Children’s commissioner finds wide disparity with white counterparts in year to June 2023, with 88% of searches aimed at finding drugs
Black children are four times more likely to be strip-searched by police officers across England and Wales than their white counterparts, according to the latest nationwide figures disclosed by a watchdog.
The children’s commissioner also found that children under the age of 15 are a bigger proportion of those subjected to intimate searches, official figures from the year to June 2023 showed. Fewer than half of all searches of children in that year (45%) were conducted in the presence of an appropriate adult.
A report released on Monday also found that nearly nine out of every 10 of searches [88%] conducted by England and Wales’s 44 forces were trying to find drugs.
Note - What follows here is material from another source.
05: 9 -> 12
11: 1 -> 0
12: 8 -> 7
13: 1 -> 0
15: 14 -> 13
What happens when they control for family income? I don’t mean to belittle the point but it’s frustrating that so many injustices that are class issues get twisted into race issues to further divide people and strip them of collective power.
That’s also my pet peave with situations like this.
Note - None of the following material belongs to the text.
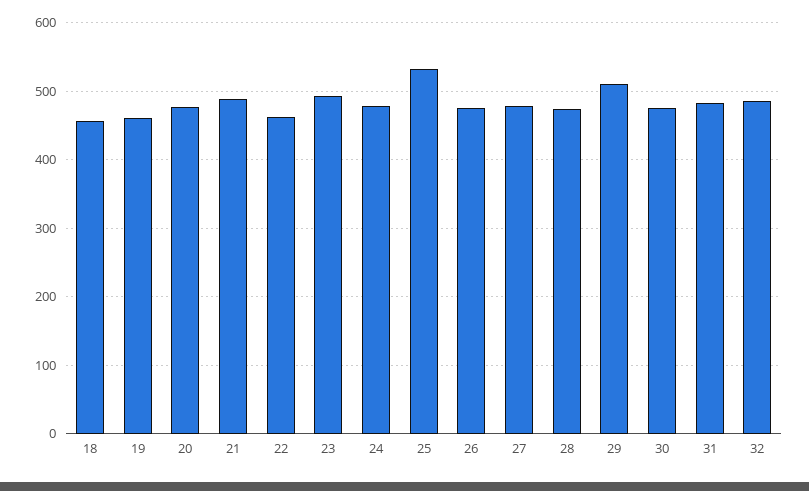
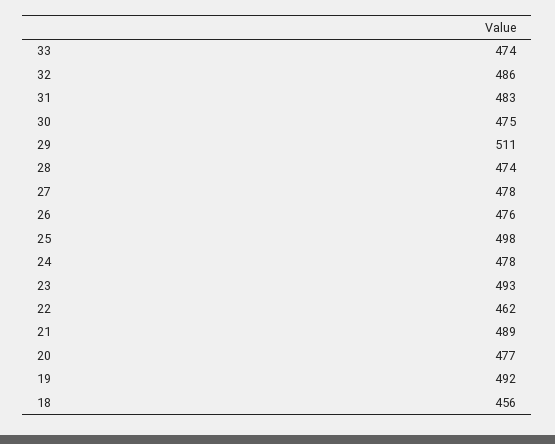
19: 460 -> 492
25: 530 -> 498
33: none -> 474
Are they searching black people (and so racist)?
Are they searching poor people (and so classist)?
Are they searching based on evidence (fair)?
All could reach the same result, but the solution is vastly different.
Unfortunately, 1 points to a simple problem, with someone to blame. The other 2 are complex social problems that require complex solutions and don’t have a simple bogeyman to blame.
You can follow this down the pipe and find a pattern of behavior. This doesn’t just end with searches. More cases get dismissed when you’re rich and white. More acquittals happen when you’re rich and white. Fewer and lesser charges are leveled against rich white defendants for the same actions and convictions carry lighter sentences. And jail populations reflect these figures.
One result rests on the theory that poorer, blacker residents are naturally more criminal than their richer, whiter peers.
The other rests on the theory that there’s systematic discrimination in policing, prosecuting, and sentencing.
Both functionally lead you to the same conclusion - that the system is biased against a particular race/class cohort. But the first theory asserts that this a desirable outcome due to faults of the race/class cohort, while the second asserts it is a structural problem with law enforcement.
The question is not “Are police being fair or racist/classist?” This question is “Is being racist/classist a smart policing policy?”